The Selma Times-Journal

A group of concerned old town citizens gathered Sunday night to talk about one thing: the safety of their community.

The meeting, organized by Diana DiMaggio, discussed security camera options and ways to make their homes and themselves less of a “hard target.”

Wanda Williams, a resident of old town for almost 23 years, talked about how her house was robbed on Wednesday, May 30.

“I am normally at home all the time,” she said. “My daughter had graduated from Selma High School, my oldest child who lives in Tennessee, came and got her for the summer. That is what is so strange because usually my daughter and I are there.”

Williams said that she had family members that were 95-years-old that lived nearby her, and they had asked her to stay the night with them.

“My uncle has dementia, and I told my aunt and uncle I would go spend the night with them,” she said. “I went to bible study that night, came home, grabbed my bag and got in my vehicle around 8:15 p.m.

“I came home the next morning, and I heard my alarm clock was going off,” she said. “I opened up the door, and I see wires hanging throughout the house. I didn’t know if anybody was in the house or not. All of a sudden just because my car wasn’t there, they decided to hit my house. There are people who are watching us, and they know our habits, and they have known my habits for years obviously for them to just hit my house.

“They came in and took all my electronics,” she said. “They did not trash my house. They just went in room to room, and took all the electronics. They even took my remotes for the televisions. It was unbelievable.”

Two days later, she visited the same aunt and when she returned to her home, there was a truck pulled up to her back door.

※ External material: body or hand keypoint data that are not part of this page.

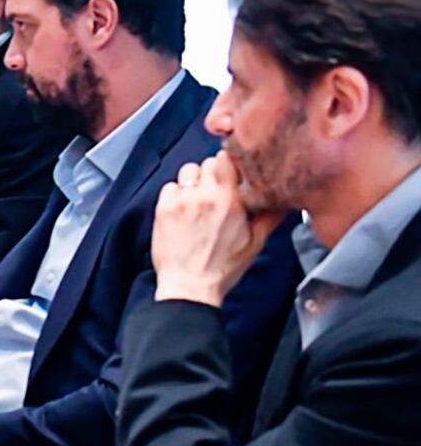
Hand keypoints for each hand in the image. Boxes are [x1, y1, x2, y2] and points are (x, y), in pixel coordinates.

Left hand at [152, 153, 287, 306]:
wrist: (190, 286)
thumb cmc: (223, 267)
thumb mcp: (255, 243)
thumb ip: (270, 217)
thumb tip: (282, 200)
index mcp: (229, 201)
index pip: (226, 159)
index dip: (229, 164)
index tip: (232, 175)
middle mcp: (204, 196)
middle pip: (207, 163)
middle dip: (213, 174)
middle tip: (215, 191)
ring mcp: (181, 201)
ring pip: (187, 171)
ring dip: (193, 182)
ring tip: (197, 200)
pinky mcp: (162, 208)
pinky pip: (169, 186)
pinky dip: (175, 193)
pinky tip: (182, 209)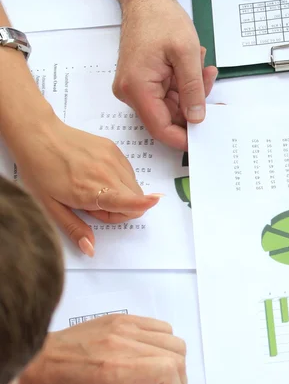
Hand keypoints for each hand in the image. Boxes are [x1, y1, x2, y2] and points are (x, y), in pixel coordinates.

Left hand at [14, 116, 161, 256]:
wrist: (37, 135)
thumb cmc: (39, 171)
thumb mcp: (50, 206)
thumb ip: (74, 228)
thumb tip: (91, 249)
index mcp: (91, 191)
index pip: (128, 200)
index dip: (143, 203)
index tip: (156, 201)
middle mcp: (107, 174)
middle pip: (135, 201)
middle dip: (120, 210)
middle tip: (93, 205)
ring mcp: (112, 159)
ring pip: (134, 187)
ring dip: (120, 194)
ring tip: (93, 188)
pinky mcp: (114, 150)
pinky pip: (128, 173)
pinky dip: (118, 180)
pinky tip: (96, 174)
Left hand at [15, 314, 187, 383]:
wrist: (39, 364)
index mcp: (117, 370)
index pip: (169, 372)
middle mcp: (124, 343)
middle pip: (177, 354)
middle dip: (179, 378)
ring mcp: (124, 327)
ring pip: (172, 338)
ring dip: (174, 360)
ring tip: (160, 375)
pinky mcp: (122, 319)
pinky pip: (159, 326)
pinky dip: (163, 343)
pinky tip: (150, 357)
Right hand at [113, 0, 218, 150]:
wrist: (146, 0)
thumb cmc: (159, 18)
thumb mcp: (186, 54)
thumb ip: (193, 89)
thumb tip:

“Come to find out, my next-door neighbor, who I haven’t met so you need to know who your neighbors are, had a friend that pulled the truck up to my yard instead of parking on their own property. I thought that was kind of weird. It was pulled up to the door that got kicked in.

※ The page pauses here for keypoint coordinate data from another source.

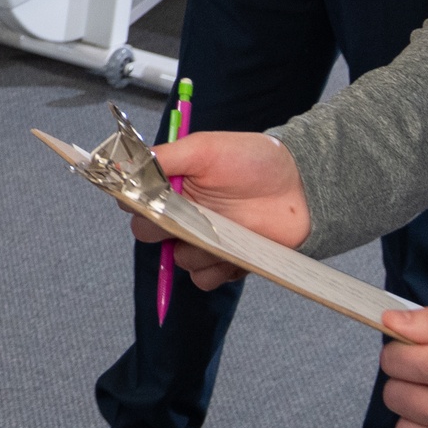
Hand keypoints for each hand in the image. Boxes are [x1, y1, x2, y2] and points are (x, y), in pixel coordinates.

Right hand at [132, 131, 309, 287]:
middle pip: (147, 234)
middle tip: (187, 215)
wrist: (300, 186)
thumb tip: (126, 165)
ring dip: (195, 249)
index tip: (149, 198)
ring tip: (224, 231)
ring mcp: (204, 241)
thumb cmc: (253, 160)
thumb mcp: (204, 148)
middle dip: (161, 228)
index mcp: (172, 187)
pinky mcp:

“I was not OK for the first few days, but now I’m OK. It really scared me and I asked why this truck was in my yard. For somebody to break into my home is pretty terrifying. You feel invaded. I thank God that my daughter was not there. They could have kicked the door in on her, and that is what’s dangerous.

“I am one of the first ones to call the police when I see strange things, so stay safe, and be aware of your surroundings because they are watching you,” Williams said. “I applaud the police. I know they have a hard, tough job, and I personally think they are doing the best they can. That is why I think it is important to have these groups to help them out as well because they can’t do it on their own.

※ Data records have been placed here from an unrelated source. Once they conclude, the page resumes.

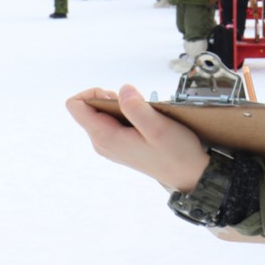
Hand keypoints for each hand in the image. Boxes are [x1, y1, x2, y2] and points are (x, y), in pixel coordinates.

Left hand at [66, 85, 209, 191]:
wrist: (188, 174)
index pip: (76, 105)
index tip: (119, 96)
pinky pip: (113, 123)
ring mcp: (111, 146)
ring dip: (122, 107)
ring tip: (145, 115)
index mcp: (105, 137)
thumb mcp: (158, 126)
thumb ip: (137, 107)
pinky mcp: (121, 146)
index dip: (92, 92)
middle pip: (88, 109)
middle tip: (138, 106)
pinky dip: (127, 116)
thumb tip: (122, 90)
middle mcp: (102, 143)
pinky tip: (147, 122)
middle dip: (111, 99)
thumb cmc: (175, 152)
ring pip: (102, 115)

“A lot of times people breaking in are people we know,” Williams said.

“It is events like this which is why we started organizing groups like this,” she said. “I have not been involved with Neighborhood Watch before. A week ago I had someone come out to install ADT systems, and the man installing the equipment said he remembered how the neighborhood used to be.

“This is the first time I have ever been to Selma,” DiMaggio said. “I didn’t grow up here, but I know many people have. A lot of people that same memory, and that is part of our more strategical part of the group is how to make Old Town safe again? That should be our motto. We want to organize and see if we can help achieve that goal.”

DiMaggio presented a map of the Old Town community, and organized each block with a block captain.

“Our short term strategic goal is to get all of our block captains in place so that everybody does know their neighbors,” said DiMaggio. “Phone trees should be very easy to set up. I am not the most technical person, but that is just one way we want to get organized.”

DiMaggio also talked about getting the city officials involved as well.

“That is their number one job to keep us safe, and it is not acceptable to have two women one a block away and another across the street in the last two and a half months to be robbed at gunpoint,” she said. “That is just not acceptable and it is not safe. So the question is how do we protect each other?”

DiMaggio said that security cameras would be a big help with safety.

Dr. Brendon Wyatt presented research he had done on different surveillance cameras and security systems.

“They all have pros and cons,” said Wyatt. “But I recommend getting whatever you can afford because we will all have to use our own money for these purchases.”

Wyatt said like the block captains, that the type of camera systems, where they would be installed and how many should be a well-defined objective for everyone in the neighborhood watch group.

“This has gone too far,” said DiMaggio. “Nobody will want to live or stay here. We also talked about personal safety and training especially for us as women.”